_Tasks and exercises_
A – In the forum thread, explain why orchestration aspects were hard to apply when the EIS course was first devised.
B – Rework a part of the forum thread. Begin at the words "## Evan Gamble" and stop after "Nice work Craig!", changing "composition" to "track" throughout.
C – According to the forum thread, in which books of the course is orchestration taught?

_Selected passage_
§

So, per your comment, EIS does teach orchestration concepts? Where abouts does that come into the course?

One thing that your piece has that I always enjoy in this kind of music when instruments are used to imitate sounds of the city (like the car horn). Great fun.

Thanks for the explanation.


----------



## Craig Sharmat (Jan 26, 2005)

thanks again Craig,

the trading places is actually the harp flute interplay. the run you refer to is an Equal interval run. 

Orchestration is actually taught in books 9 and 10. when the course was devised, there was no midi and orchestration aspects were not as easily applied, you needed an orchestra to pull this stuff off. Now days, i think it is up to the instructor to show where and how one can use EIS techniques with our virtual orchestras. i have been using midi orchestration with EIS since I started the course almost 10 years ago so I kind of grew up with it as a serious (well media) composer.


----------



## Frederick Russ (Feb 21, 2005)

Craig Sharmat said:


> Apparently some think I have been negligent in my duties to keep posting new pieces. For your punishment i have chosen a piece I recently completed.
> 
> I wanted to depict a busy city scene like N.Y. with a friendly atmosphere like you might find in a romantic comedy.
> 
> ...



This one deserved resurrecting - great piece for anyone who hasn't heard it.


----------



## Evan Gamble (Feb 21, 2005)

I'm glad you ressurected it Frederick because I would have missed out on this piece otherwise...SUPERB composition Craig..I listen to it and it gets me all excited about compsong again!


----------



## TheoKrueger (Feb 21, 2005)

Nice work Craig! 

I'm sure we'll be seeing you in a video next to Zimmer one day having coffee in his studio together because you deserve the recognition ( Or maybe seeing Zimmer in YOUR studio :D ) 

Keep it up man !


----------



## Craig Sharmat (Feb 22, 2005)

Theo, 

Thank you, btw you wouldn't have Han's number handy would you?..

thanks Evan,Pete and Frederick, really nice compliments...


----------

§

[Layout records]

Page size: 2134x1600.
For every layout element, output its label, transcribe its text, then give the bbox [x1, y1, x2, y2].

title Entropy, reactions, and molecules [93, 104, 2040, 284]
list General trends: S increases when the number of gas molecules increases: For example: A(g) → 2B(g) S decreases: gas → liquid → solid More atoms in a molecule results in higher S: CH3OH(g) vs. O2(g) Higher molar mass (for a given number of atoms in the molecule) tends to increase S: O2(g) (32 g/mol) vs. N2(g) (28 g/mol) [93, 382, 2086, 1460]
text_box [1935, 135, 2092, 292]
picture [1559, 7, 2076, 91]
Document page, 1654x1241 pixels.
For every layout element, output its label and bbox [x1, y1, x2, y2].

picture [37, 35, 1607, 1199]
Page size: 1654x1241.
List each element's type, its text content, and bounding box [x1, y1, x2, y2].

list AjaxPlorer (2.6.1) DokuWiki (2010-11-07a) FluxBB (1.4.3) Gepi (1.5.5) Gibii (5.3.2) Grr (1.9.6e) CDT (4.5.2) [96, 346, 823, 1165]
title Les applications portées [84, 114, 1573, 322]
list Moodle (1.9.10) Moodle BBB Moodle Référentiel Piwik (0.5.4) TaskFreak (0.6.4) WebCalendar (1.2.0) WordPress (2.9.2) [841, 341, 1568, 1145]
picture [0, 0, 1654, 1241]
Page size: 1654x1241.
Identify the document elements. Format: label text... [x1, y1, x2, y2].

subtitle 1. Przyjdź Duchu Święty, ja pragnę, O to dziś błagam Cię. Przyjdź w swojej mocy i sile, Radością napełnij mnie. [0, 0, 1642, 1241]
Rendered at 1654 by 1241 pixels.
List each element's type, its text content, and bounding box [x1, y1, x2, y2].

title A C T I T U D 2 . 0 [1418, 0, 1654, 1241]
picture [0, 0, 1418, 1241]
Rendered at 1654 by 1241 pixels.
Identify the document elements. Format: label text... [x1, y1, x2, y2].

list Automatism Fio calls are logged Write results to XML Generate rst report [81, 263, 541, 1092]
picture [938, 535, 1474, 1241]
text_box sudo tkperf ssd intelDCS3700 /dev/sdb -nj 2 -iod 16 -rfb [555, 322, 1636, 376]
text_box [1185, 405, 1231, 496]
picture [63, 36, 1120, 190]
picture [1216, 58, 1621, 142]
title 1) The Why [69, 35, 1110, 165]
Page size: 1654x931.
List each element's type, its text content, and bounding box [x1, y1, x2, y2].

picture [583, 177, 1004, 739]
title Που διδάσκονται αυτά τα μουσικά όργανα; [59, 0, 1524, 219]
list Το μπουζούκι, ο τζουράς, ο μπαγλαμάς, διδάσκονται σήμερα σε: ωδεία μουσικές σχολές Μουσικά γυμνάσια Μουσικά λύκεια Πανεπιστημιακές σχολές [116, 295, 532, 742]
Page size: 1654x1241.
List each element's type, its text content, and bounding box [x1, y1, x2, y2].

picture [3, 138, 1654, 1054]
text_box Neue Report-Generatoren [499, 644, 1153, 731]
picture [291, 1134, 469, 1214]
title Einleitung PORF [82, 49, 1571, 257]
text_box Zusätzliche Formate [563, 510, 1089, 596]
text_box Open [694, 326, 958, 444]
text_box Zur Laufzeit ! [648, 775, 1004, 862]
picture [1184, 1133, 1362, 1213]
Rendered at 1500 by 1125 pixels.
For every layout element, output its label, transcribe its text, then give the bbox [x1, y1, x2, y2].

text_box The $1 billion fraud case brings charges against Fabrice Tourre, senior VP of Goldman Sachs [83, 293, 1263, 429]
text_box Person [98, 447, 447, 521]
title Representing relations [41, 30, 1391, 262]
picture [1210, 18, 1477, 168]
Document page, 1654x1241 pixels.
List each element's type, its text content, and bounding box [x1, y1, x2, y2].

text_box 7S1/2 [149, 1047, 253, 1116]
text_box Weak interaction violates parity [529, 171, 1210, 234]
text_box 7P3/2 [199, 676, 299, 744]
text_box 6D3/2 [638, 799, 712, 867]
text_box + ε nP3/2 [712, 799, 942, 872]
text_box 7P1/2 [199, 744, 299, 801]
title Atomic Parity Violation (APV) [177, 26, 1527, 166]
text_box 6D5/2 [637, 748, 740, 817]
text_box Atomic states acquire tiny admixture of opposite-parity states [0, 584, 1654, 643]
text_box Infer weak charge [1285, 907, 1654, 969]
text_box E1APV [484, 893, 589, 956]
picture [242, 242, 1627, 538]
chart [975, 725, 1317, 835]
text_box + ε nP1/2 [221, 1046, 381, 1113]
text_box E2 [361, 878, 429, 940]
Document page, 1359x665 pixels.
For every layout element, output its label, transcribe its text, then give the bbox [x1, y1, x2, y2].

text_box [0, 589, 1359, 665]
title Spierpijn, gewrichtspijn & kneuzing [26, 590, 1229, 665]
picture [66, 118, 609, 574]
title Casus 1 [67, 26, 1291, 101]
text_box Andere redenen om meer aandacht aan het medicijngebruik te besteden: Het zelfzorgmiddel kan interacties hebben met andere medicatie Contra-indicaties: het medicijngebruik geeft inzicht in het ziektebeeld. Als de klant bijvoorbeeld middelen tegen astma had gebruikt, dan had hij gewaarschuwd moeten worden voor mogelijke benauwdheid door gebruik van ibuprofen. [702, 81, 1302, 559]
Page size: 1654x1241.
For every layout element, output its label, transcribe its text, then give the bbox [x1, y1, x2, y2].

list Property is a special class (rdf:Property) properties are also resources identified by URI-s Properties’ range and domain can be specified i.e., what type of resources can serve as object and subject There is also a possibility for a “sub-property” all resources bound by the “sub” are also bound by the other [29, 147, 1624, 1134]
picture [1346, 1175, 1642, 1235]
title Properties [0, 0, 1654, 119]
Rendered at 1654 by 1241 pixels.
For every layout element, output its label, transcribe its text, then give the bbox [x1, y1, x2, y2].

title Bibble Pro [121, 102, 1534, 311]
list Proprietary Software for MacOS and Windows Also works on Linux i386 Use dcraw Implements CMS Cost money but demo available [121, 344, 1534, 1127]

§

_Worked solutions_
A – When the course was devised, there was no MIDI, so orchestration aspects could not be applied easily. Pulling them off required an actual orchestra.

B –
## Evan Gamble (Feb 21, 2005)

I'm glad you ressurected it Frederick because I would have missed out on this piece otherwise...SUPERB track Craig..I listen to it and it gets me all excited about compsong again!


----------



## TheoKrueger (Feb 21, 2005)

Nice work Craig!

C – Books 9 and 10.